### PROBLEM TO SOLVE
From the records below, copy out exactly the lines from the one containing "formatting. PR planned*" to the one containing "- Add workbook", both included. Add nothing else.

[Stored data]

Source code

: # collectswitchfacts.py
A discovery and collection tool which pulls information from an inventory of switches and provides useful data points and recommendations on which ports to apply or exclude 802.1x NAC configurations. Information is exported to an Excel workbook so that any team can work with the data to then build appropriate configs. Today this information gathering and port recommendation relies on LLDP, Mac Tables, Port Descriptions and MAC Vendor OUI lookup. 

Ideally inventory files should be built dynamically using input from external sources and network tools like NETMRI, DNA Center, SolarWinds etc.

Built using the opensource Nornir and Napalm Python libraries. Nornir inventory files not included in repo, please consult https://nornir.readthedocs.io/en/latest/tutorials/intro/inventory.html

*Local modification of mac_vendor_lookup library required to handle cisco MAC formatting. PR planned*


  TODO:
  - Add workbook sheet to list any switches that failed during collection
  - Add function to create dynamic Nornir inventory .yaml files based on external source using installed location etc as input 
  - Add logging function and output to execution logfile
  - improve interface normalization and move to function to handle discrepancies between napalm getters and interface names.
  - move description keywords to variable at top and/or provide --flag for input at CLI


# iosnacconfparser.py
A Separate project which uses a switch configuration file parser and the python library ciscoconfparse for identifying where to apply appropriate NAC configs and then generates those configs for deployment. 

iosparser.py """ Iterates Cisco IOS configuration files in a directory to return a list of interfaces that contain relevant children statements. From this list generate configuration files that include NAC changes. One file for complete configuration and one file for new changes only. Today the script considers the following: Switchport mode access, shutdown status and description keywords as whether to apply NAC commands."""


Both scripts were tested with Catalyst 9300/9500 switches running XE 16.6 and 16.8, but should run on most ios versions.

### WRITTEN SOLUTION
*Local modification of mac_vendor_lookup library required to handle cisco MAC formatting. PR planned*


  TODO:
  - Add workbook sheet to list any switches that failed during collection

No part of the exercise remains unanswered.